Items listed in a dataset
=== Section Start ===

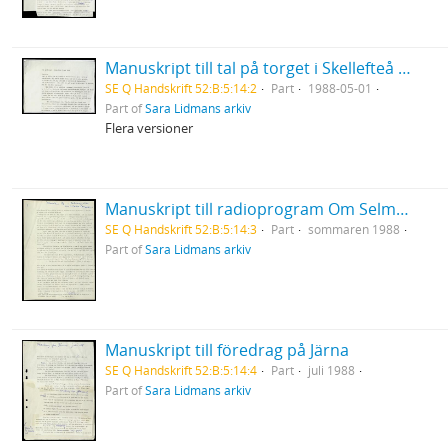
Manuskript till tal på torget i Skellefteå för VPK
SE Q Handskrift 52:B:5:14:2
Part
1988-05-01
Part of
Sara Lidmans arkiv
Flera versioner
Manuskript till radioprogram Om Selma Lagerlöf i Radions serie om svenska romaner
SE Q Handskrift 52:B:5:14:3
Part
sommaren 1988
Part of
Sara Lidmans arkiv
Manuskript till föredrag på Järna
SE Q Handskrift 52:B:5:14:4
Part
juli 1988
Part of
Sara Lidmans arkiv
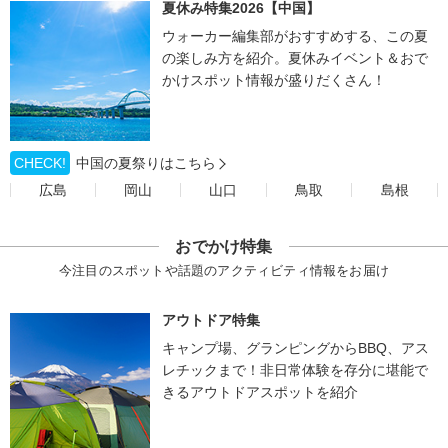
夏休み特集2026【中国】
ウォーカー編集部がおすすめする、この夏
の楽しみ方を紹介。夏休みイベント＆おで
かけスポット情報が盛りだくさん！
CHECK!
中国の夏祭りはこちら
広島
岡山
山口
鳥取
島根
おでかけ特集
今注目のスポットや話題のアクティビティ情報をお届け
アウトドア特集
キャンプ場、グランピングからBBQ、アス
レチックまで！非日常体験を存分に堪能で
きるアウトドアスポットを紹介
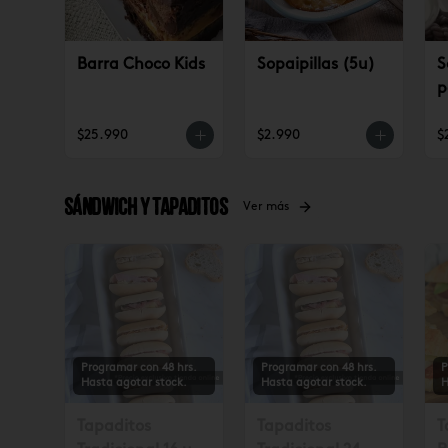
Barra Choco Kids
Sopaipillas (5u)
S
p
$25.990
$2.990
$
Sándwich y tapaditos
Ver más
Programar con 48 hrs.
Programar con 48 hrs.
P
Hasta agotar stock.
Hasta agotar stock.
H
Tapaditos
Tapaditos
T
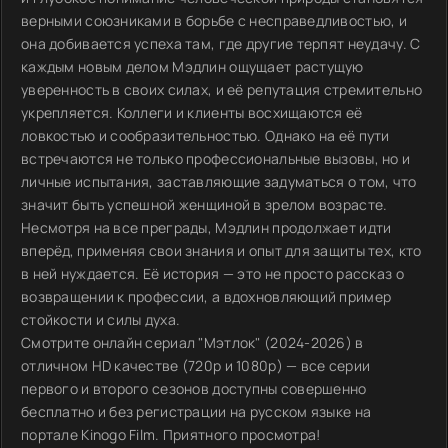
верными союзниками в борьбе с несправедливостью, и
она добивается успеха там, где другие терпят неудачу. С
каждым новым делом Мэдлин ощущает растущую
уверенность в своих силах, и её репутация стремительно
укрепляется. Коллеги и клиенты восхищаются её
ловкостью и сообразительностью. Однако на её пути
встречаются не только профессиональные вызовы, но и
личные испытания, заставляющие задуматься о том, что
значит быть успешной женщиной в зрелом возрасте.
Несмотря на все преграды, Мэдлин продолжает идти
вперёд, применяя свои знания и опыт для защиты тех, кто
в ней нуждается. Её история — это не просто рассказ о
возвращении к профессии, а вдохновляющий пример
стойкости и силы духа.
Смотрите онлайн сериал "Мэтлок" (2024-2026) в
отличном HD качестве (720p и 1080p) — все серии
первого и второго сезонов доступны совершенно
бесплатно и без регистрации на русском языке на
портале Kinogo Film. Приятного просмотра!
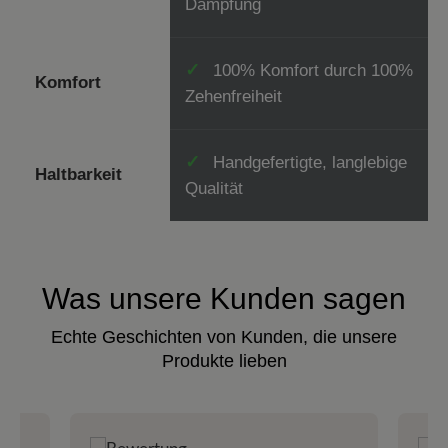
Dämpfung
100% Komfort durch 100%
✓
Komfort
Zehenfreiheit
Handgefertigte, langlebige
✓
Haltbarkeit
Qualität
Was unsere Kunden sagen
Echte Geschichten von Kunden, die unsere
Produkte lieben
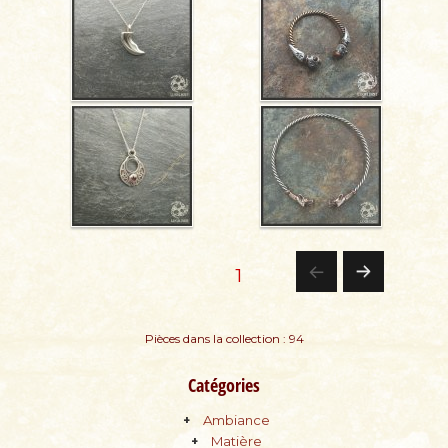
Pagination
PAGE
1
PA
des
Pièces dans la collection : 94
GE
publications
Catégories
SU
Ambiance
IV
Matière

=== Section End ===

Set down every record above exactly as it stands, but skip the pictures.

_SOLUTION TO THIS PROBLEM_
Manuskript till tal på torget i Skellefteå för VPK
SE Q Handskrift 52:B:5:14:2
Part
1988-05-01
Part of
Sara Lidmans arkiv
Flera versioner
Manuskript till radioprogram Om Selma Lagerlöf i Radions serie om svenska romaner
SE Q Handskrift 52:B:5:14:3
Part
sommaren 1988
Part of
Sara Lidmans arkiv
Manuskript till föredrag på Järna
SE Q Handskrift 52:B:5:14:4
Part
juli 1988
Part of
Sara Lidmans arkiv
夏休み特集2026【中国】
ウォーカー編集部がおすすめする、この夏
の楽しみ方を紹介。夏休みイベント＆おで
かけスポット情報が盛りだくさん！
CHECK!
中国の夏祭りはこちら
広島
岡山
山口
鳥取
島根
おでかけ特集
今注目のスポットや話題のアクティビティ情報をお届け
アウトドア特集
キャンプ場、グランピングからBBQ、アス
レチックまで！非日常体験を存分に堪能で
きるアウトドアスポットを紹介
Barra Choco Kids
Sopaipillas (5u)
S
p
$25.990
$2.990
$
Sándwich y tapaditos
Ver más
Programar con 48 hrs.
Programar con 48 hrs.
P
Hasta agotar stock.
Hasta agotar stock.
H
Tapaditos
Tapaditos
T
верными союзниками в борьбе с несправедливостью, и
она добивается успеха там, где другие терпят неудачу. С
каждым новым делом Мэдлин ощущает растущую
уверенность в своих силах, и её репутация стремительно
укрепляется. Коллеги и клиенты восхищаются её
ловкостью и сообразительностью. Однако на её пути
встречаются не только профессиональные вызовы, но и
личные испытания, заставляющие задуматься о том, что
значит быть успешной женщиной в зрелом возрасте.
Несмотря на все преграды, Мэдлин продолжает идти
вперёд, применяя свои знания и опыт для защиты тех, кто
в ней нуждается. Её история — это не просто рассказ о
возвращении к профессии, а вдохновляющий пример
стойкости и силы духа.
Смотрите онлайн сериал "Мэтлок" (2024-2026) в
отличном HD качестве (720p и 1080p) — все серии
первого и второго сезонов доступны совершенно
бесплатно и без регистрации на русском языке на
портале Kinogo Film. Приятного просмотра!
Dämpfung
100% Komfort durch 100%
✓
Komfort
Zehenfreiheit
Handgefertigte, langlebige
✓
Haltbarkeit
Qualität
Was unsere Kunden sagen
Echte Geschichten von Kunden, die unsere
Produkte lieben
Pagination
PAGE
1
PA
des
Pièces dans la collection : 94
GE
publications
Catégories
SU
Ambiance
IV
Matière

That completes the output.